> _Exercise prompt_
Restate word for word the line with "Fit a 3-D box to the fireplace" and the rest of the listing after it, ending at the final line, and include nothing else.

> _Extracted records_
Content starts

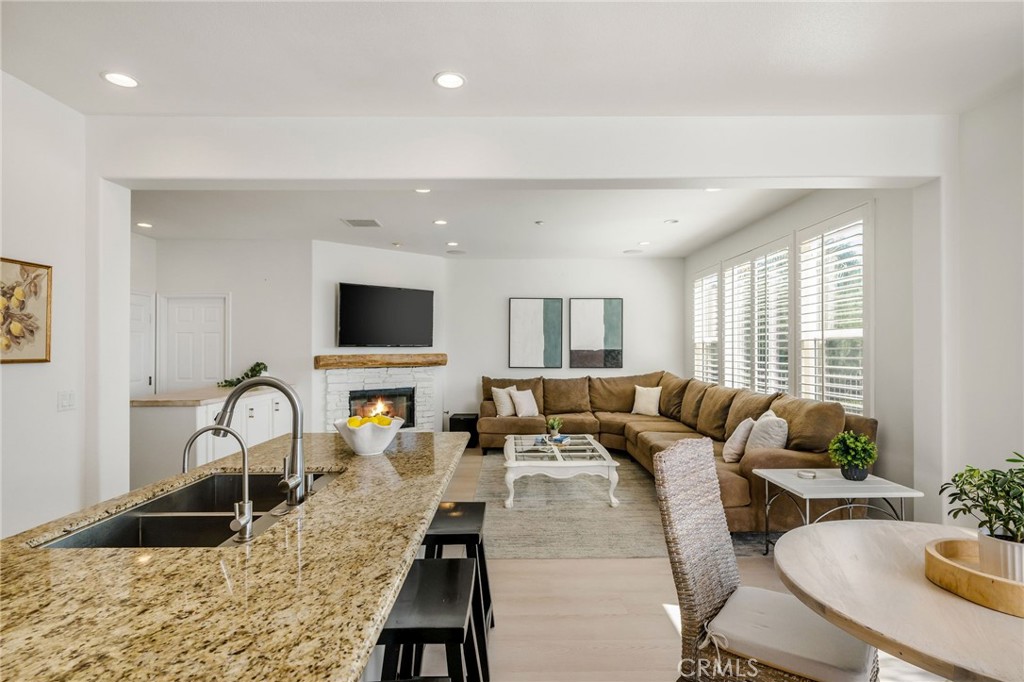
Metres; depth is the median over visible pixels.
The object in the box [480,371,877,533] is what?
sectional sofa
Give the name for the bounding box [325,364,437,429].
fireplace
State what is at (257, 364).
trailing plant
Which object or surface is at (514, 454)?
coffee table
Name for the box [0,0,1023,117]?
ceiling
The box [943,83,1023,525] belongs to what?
right wall
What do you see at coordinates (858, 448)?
potted plant
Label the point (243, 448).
water dispenser tap
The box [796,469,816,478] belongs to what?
coaster
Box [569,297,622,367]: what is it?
abstract painting
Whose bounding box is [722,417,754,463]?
throw pillow
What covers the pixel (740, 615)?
seat cushion
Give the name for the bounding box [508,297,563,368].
abstract painting
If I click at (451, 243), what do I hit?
recessed light
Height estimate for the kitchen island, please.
0.882 m
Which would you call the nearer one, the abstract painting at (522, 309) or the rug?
the rug
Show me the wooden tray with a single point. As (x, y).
(942, 567)
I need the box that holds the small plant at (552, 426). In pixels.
[546,416,563,439]
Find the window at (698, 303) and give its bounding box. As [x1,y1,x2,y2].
[691,266,720,381]
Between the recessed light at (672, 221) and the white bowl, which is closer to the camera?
the white bowl
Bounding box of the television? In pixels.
[337,282,433,348]
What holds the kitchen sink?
in the kitchen island
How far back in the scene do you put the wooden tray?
1.37 m
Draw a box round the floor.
[397,443,964,681]
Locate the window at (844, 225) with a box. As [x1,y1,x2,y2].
[796,203,871,413]
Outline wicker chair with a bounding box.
[657,437,876,681]
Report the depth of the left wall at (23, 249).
2.74 m
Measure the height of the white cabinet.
0.900 m
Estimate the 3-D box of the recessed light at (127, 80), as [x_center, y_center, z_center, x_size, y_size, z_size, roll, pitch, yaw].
[-1.969,-1.312,2.575,0.175,0.008,0.175,0,0,0]
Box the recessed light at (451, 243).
[446,240,458,246]
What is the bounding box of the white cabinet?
[132,385,293,486]
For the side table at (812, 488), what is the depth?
3.11 m
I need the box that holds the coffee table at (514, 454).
[502,433,619,511]
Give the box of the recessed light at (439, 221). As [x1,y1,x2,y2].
[433,218,447,225]
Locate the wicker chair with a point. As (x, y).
(718, 587)
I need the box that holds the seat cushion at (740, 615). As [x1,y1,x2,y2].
[704,586,876,681]
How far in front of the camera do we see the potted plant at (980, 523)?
1.39 m
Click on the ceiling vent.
(361, 223)
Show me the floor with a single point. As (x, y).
(664, 631)
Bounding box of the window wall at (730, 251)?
[683,185,919,517]
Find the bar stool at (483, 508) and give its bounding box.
[422,502,494,679]
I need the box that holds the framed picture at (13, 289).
[0,257,52,363]
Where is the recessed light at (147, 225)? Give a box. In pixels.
[136,221,152,228]
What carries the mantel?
attached to the fireplace wall at (359, 249)
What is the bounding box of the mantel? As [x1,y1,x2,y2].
[313,353,444,369]
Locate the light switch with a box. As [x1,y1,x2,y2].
[57,390,76,411]
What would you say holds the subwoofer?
on the floor
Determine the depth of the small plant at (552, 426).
5.21 m
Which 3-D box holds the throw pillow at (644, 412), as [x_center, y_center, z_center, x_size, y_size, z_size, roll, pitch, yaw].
[1.825,0.806,6.915,0.433,0.391,0.219,0,-1,37]
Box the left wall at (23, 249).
[0,71,105,541]
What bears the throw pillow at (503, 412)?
on the sectional sofa
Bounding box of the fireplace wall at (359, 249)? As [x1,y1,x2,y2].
[313,239,447,433]
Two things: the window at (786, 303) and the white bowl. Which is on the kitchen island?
the white bowl
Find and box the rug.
[471,453,771,558]
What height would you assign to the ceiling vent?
0.015 m
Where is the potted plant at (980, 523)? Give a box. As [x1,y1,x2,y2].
[939,451,1023,577]
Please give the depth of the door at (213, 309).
6.43 m
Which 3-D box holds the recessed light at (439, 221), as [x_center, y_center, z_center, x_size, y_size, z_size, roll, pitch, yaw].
[-0.760,-1.253,5.426,0.168,0.011,0.170,0,0,0]
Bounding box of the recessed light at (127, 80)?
[101,71,138,87]
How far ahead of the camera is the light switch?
2.89 m
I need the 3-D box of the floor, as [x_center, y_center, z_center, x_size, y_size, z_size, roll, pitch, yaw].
[-0.555,1.484,3.141,6.823,0.100,9.608,0,0,0]
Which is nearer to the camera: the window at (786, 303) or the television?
the window at (786, 303)
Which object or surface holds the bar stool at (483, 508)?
on the floor
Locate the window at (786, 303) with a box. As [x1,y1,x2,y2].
[721,236,793,393]
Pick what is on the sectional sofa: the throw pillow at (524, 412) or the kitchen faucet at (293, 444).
the throw pillow at (524, 412)
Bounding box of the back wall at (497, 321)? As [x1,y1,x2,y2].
[447,255,684,432]
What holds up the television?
attached to the fireplace wall at (359, 249)
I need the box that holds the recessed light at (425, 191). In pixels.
[415,187,431,193]
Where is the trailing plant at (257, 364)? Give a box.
[217,361,268,387]
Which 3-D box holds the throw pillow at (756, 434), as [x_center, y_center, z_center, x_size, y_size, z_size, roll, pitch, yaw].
[2.042,0.791,4.122,0.272,0.413,0.475,0,0,0]
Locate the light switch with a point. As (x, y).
(65, 404)
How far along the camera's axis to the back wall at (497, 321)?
7.74 m
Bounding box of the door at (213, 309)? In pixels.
[160,293,227,392]
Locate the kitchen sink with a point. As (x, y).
(167, 500)
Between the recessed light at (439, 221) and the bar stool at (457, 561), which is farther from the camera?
the recessed light at (439, 221)
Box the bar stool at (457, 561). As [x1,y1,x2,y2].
[377,556,482,681]
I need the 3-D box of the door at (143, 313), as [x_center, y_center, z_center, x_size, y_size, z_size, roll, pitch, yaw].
[-4.474,0.442,5.974,0.091,2.040,0.886,0,0,0]
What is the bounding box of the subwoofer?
[448,412,478,447]
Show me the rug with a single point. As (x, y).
(518, 511)
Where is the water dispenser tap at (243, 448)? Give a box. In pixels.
[181,425,254,542]
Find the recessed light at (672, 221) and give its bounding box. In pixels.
[664,218,678,223]
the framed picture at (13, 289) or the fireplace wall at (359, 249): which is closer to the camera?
the framed picture at (13, 289)
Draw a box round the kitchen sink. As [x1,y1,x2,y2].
[35,470,341,548]
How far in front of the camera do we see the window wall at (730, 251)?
3.71 m
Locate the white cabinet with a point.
(217, 408)
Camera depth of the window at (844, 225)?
4.27 m
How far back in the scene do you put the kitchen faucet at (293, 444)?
1.59 m
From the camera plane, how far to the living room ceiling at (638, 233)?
5.28 m
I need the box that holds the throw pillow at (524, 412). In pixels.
[509,387,539,417]
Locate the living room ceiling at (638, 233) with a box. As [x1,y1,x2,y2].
[133,187,818,259]
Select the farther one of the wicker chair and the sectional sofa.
the sectional sofa
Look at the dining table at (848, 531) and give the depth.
1.36 m
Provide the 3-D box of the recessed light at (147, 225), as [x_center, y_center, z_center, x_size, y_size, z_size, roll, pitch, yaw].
[-3.987,-1.251,5.553,0.169,0.013,0.172,0,0,0]
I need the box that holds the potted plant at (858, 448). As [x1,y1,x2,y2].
[828,430,878,480]
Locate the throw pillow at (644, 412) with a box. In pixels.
[631,385,661,415]
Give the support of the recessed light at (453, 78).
in the ceiling at (153, 74)
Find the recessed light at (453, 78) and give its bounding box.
[433,71,466,88]
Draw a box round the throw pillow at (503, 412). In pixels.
[491,385,516,416]
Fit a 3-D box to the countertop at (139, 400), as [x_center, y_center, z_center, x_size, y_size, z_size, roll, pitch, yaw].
[-3.133,0.580,5.522,0.944,0.042,1.872,0,0,0]
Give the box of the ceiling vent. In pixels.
[341,218,381,227]
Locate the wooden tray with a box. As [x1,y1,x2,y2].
[925,536,1023,616]
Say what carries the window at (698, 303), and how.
in the window wall at (730, 251)
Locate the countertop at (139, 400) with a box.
[131,385,290,406]
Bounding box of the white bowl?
[334,415,403,455]
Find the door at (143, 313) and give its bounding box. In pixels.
[129,290,153,396]
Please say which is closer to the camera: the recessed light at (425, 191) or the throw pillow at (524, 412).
the recessed light at (425, 191)
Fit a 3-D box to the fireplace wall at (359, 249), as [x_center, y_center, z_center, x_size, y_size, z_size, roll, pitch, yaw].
[-1.802,0.114,7.053,1.978,2.767,0.162,0,-1,-41]
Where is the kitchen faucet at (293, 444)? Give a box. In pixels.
[211,374,306,506]
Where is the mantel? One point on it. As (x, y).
(397, 362)
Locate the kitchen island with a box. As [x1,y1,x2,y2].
[0,432,469,681]
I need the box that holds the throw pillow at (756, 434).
[745,411,788,453]
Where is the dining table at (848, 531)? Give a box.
[774,520,1023,681]
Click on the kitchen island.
(329, 492)
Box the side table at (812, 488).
[753,468,921,555]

Content ends

> _Task result_
Fit a 3-D box to the fireplace wall at (359, 249), as [x_center, y_center, z_center, x_size, y_size, z_size, roll, pitch, yaw].
[-1.802,0.114,7.053,1.978,2.767,0.162,0,-1,-41]
Where is the kitchen faucet at (293, 444)? Give a box. In pixels.
[211,374,306,506]
Where is the mantel? One point on it. As (x, y).
(397, 362)
Locate the kitchen island with a box. As [x1,y1,x2,y2].
[0,432,469,681]
I need the box that holds the throw pillow at (756, 434).
[745,411,788,453]
Where is the dining table at (848, 531)? Give a box.
[774,520,1023,681]
Click on the kitchen island.
(329, 492)
Box the side table at (812, 488).
[753,468,921,555]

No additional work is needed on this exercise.